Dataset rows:

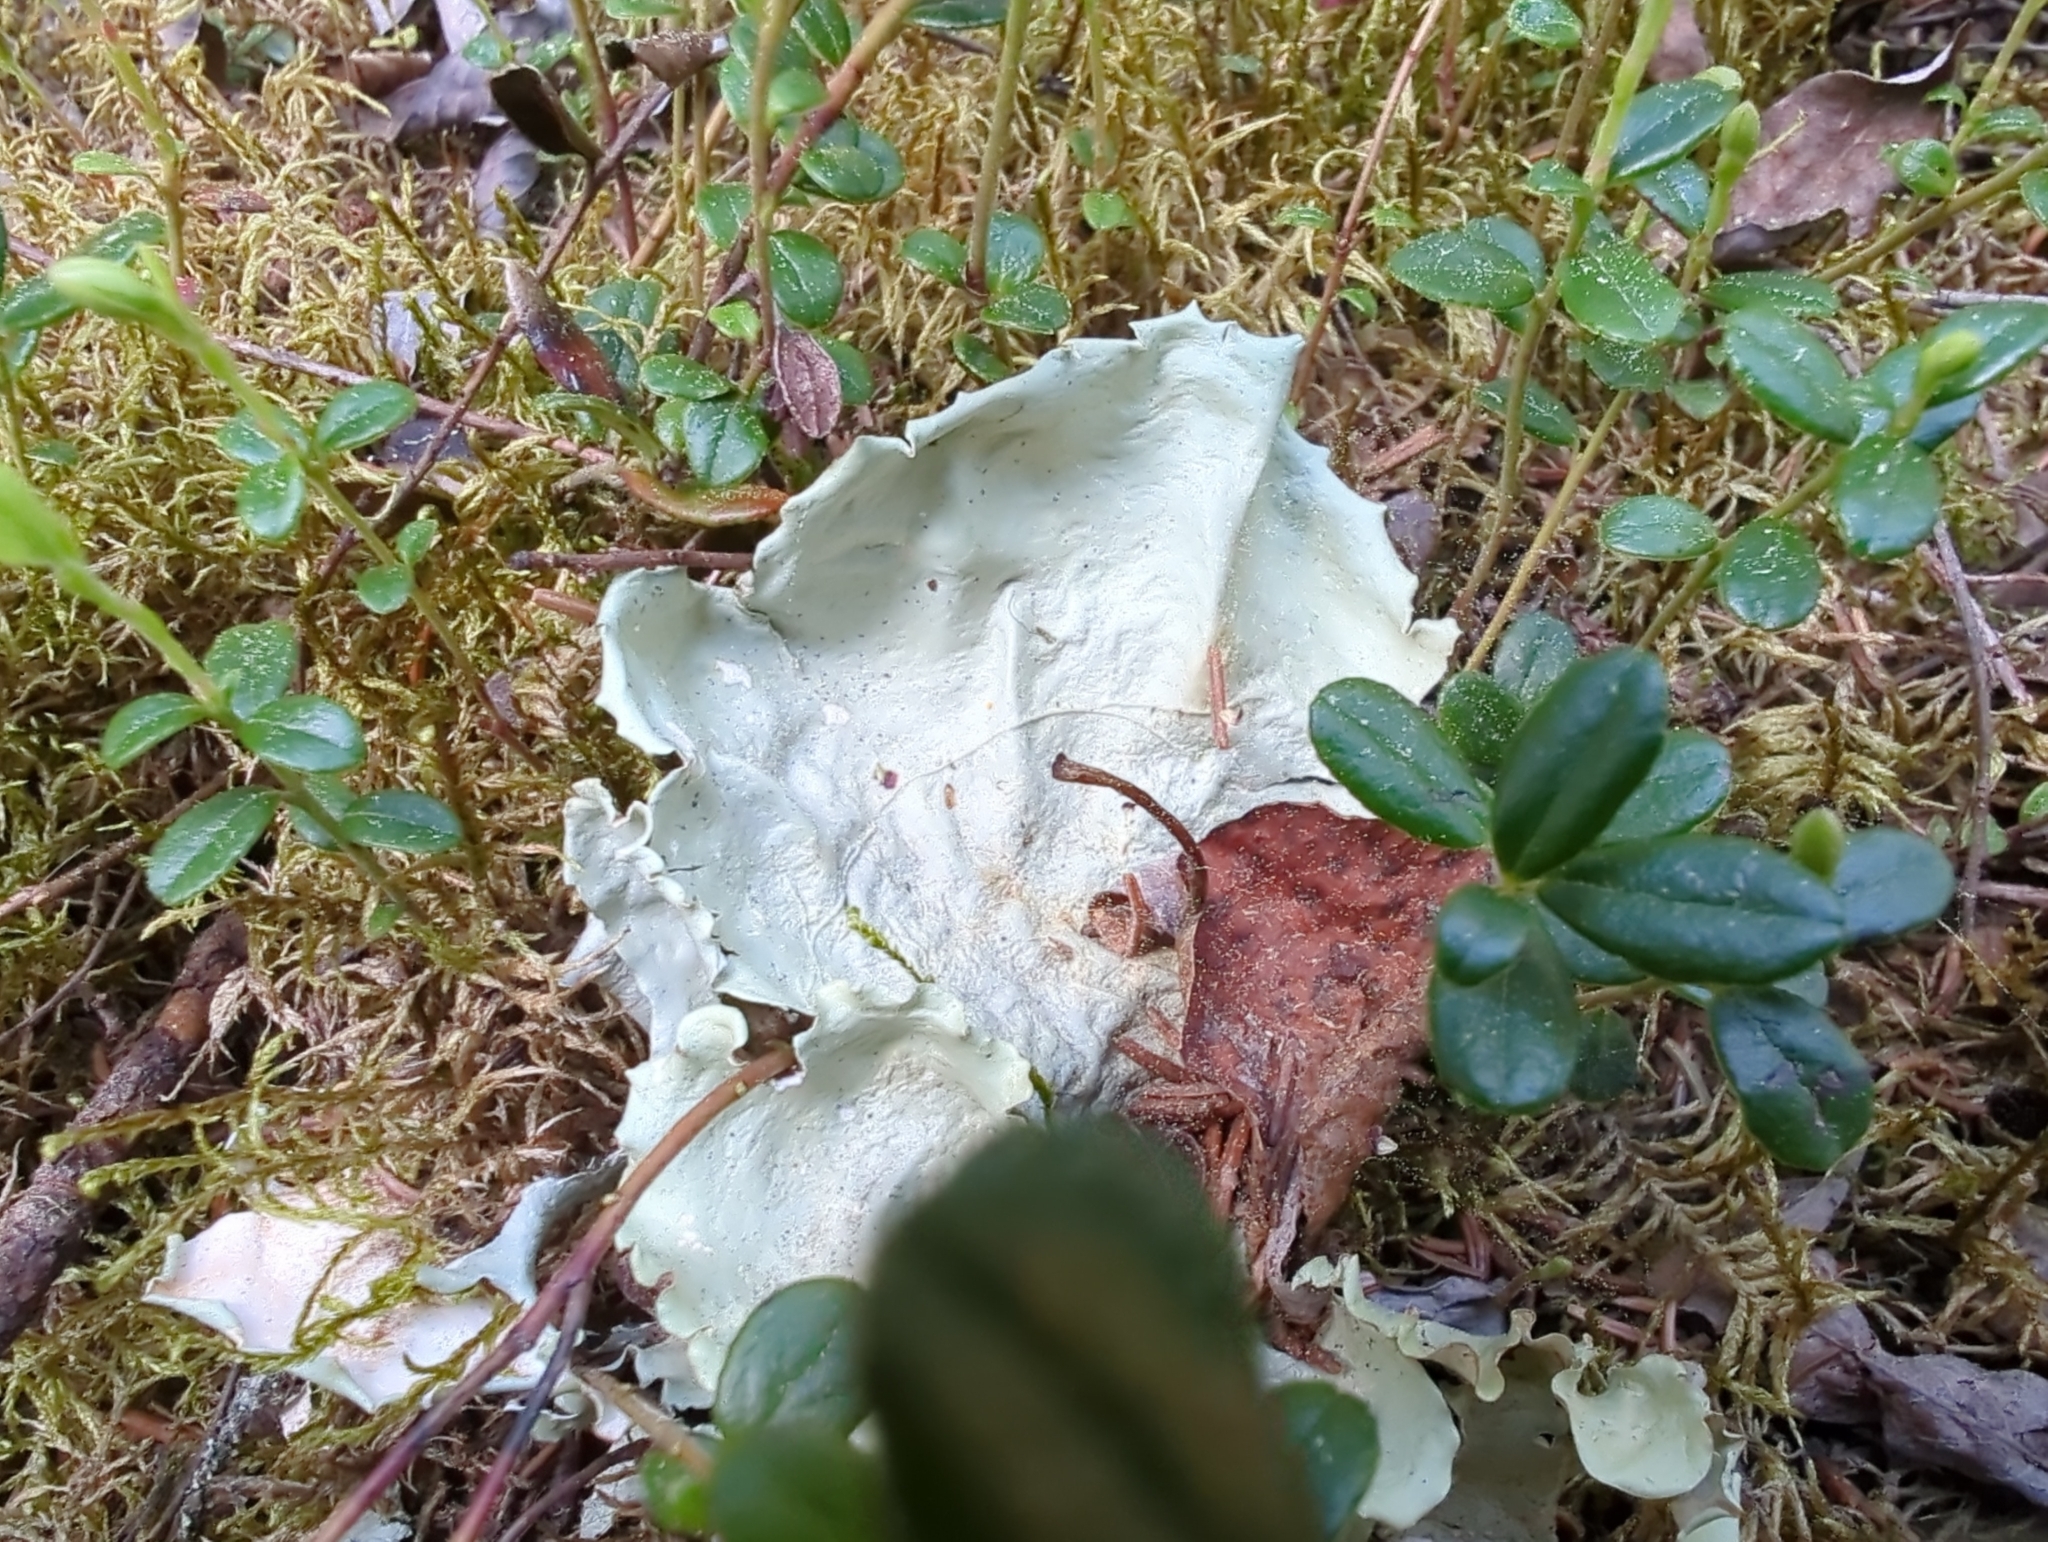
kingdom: Fungi
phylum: Ascomycota
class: Lecanoromycetes
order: Peltigerales
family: Nephromataceae
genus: Nephroma
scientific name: Nephroma arcticum
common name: Arctic kidney-lichen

INSTRUCTIONS FOR THE TASK: Write out the lines of every record word for word, omitting the pictures.

THE SOLUTION:
kingdom: Fungi
phylum: Ascomycota
class: Lecanoromycetes
order: Peltigerales
family: Nephromataceae
genus: Nephroma
scientific name: Nephroma arcticum
common name: Arctic kidney-lichen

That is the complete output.